▸ **COMPITO 1**: Secondo il testo sulla global minimum tax, quanti dollari ha perso l'Italia tra il 2016 e il 2021?
▸ **COMPITO 2**: Procedi con il testo sulla global minimum tax, riprendendolo dopo l'ultima frase riportata.

▸ **ESTRATTO FORNITO**:
DI GLOBAL MINIMUM TAX
Tra il 2016 e il 2021 alcune (molte, troppe) multinazionali di origine europea hanno trasferito in paesi a bassa tassazione 6.550 mld di dollari, risparmiando sulle tasse da pagare, incrementando i già lauti profitti, e causando perdite fiscali, per i paesi di provenienza (e quasi sempre anche di nascita), per 1.717 mld di dollari.
E gli Stati “complici” non sono isole dei Caraibi, o del Pacifico, ma Paesi occidentali, tra cui USA, UK e alcuni Paesi UE.
Solo fra il 2016 e il 2021 la Francia ha perso 116 miliardi di dollari, la Germania 110, la Spagna 33, l’Italia 22; giusto per fare qualche esempio.
Francia, Germania, Spagna e Italia sono i paesi dove quelle attività erano nate e cresciute, quasi sempre con aiuti di Stato, sicuramente sempre con lavoratori formati in scuole statali, con crisi (fisiologiche e non) superate grazie ai vari sistemi paese dei rispettivi stati di nascita e sviluppo.
E al momento in cui hanno avuto forti ali per volare, queste entità, figlie ingrate, sono volate via, pur di risparmiare un pugno di dollari.

▸ **CONTENUTO DEI RECORD**:

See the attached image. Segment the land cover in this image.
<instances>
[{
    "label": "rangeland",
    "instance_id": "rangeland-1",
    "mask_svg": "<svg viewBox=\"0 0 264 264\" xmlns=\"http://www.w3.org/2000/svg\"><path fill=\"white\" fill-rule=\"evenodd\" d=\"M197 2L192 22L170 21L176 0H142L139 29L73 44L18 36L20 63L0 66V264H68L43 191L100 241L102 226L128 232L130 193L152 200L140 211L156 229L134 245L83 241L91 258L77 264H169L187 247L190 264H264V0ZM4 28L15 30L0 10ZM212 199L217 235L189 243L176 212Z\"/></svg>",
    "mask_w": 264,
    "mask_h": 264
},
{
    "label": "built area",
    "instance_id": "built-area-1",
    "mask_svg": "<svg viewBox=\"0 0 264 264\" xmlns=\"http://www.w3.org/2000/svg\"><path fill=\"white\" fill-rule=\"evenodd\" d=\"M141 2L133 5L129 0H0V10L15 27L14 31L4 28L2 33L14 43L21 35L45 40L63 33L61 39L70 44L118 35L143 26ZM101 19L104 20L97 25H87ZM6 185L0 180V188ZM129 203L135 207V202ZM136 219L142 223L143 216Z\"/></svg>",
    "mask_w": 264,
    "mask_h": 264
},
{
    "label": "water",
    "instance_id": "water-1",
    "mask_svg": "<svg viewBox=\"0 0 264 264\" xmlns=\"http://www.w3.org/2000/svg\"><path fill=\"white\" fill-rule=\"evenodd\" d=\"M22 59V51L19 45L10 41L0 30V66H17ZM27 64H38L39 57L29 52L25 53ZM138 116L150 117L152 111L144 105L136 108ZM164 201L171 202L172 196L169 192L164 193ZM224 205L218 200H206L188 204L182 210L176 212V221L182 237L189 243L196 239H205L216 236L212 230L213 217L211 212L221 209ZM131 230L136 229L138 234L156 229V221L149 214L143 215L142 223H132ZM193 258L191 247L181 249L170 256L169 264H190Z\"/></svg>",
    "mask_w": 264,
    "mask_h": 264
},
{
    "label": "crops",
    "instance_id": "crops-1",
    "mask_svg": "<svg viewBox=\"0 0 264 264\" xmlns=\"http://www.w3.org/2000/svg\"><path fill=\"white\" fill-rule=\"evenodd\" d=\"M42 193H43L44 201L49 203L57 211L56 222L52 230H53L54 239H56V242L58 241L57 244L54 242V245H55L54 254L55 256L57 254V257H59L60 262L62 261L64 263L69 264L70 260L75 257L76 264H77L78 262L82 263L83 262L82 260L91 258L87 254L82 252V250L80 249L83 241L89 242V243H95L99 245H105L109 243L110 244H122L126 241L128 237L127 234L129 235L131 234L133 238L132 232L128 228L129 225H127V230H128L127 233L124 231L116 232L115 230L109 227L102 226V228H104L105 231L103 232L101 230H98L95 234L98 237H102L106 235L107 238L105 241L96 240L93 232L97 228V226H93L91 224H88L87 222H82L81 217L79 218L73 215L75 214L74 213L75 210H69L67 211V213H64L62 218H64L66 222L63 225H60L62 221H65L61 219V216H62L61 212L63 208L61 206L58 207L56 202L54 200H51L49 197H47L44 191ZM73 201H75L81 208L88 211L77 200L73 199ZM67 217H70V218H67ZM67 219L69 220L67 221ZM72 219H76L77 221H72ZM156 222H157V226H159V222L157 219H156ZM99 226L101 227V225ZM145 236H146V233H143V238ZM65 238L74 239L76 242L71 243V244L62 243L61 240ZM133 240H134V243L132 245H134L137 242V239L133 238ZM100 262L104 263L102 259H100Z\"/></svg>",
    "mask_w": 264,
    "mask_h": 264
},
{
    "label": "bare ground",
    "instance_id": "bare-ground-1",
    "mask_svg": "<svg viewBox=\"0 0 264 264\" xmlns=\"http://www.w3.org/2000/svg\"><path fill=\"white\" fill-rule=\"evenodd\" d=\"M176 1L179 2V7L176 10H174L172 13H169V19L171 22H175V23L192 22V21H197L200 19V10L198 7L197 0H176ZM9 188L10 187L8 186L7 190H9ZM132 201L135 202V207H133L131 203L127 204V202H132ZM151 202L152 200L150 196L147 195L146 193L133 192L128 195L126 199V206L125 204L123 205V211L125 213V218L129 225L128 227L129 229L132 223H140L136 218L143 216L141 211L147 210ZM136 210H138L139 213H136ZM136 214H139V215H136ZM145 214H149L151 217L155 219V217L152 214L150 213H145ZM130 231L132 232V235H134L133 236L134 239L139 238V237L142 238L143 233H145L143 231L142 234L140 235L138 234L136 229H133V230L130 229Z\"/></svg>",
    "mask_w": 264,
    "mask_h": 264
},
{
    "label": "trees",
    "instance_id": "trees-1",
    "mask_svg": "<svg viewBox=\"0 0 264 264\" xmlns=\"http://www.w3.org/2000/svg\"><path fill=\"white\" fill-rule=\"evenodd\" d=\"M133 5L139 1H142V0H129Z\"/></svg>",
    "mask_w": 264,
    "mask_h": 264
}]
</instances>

▸ **RISPOSTA SCRITTA 1**: 22 miliardi di dollari.

▸ **RISPOSTA SCRITTA 2**:
Ma -si sa- il business non ha cuore.
E gli Stati non riescono, con l'attuale sistema fiscale, ad incassare i crediti (sacrosanti) provenienti dai propri investimenti.
Questa forma di elusione sottrae entrate pubbliche che potrebbero, e dovrebbero, finanziare servizi per quei cittadini (scuole, sanità, infrastrutture, etc) protagonisti del sistema produttivo che crea altra ricchezza. Così è stata pensata, la nostra economia. Così è stata progettata, e così può funzionare.
Ma se a questo sistema complesso, a questo motore, viene a mancare uno degli ingranaggi principali, nella fattispecie il Ritorno dell'Investimento, tutto finisce [come dice un amico Vescovo] a donne perdute.
Un salasso che dovrebbe calare con la global minimum tax.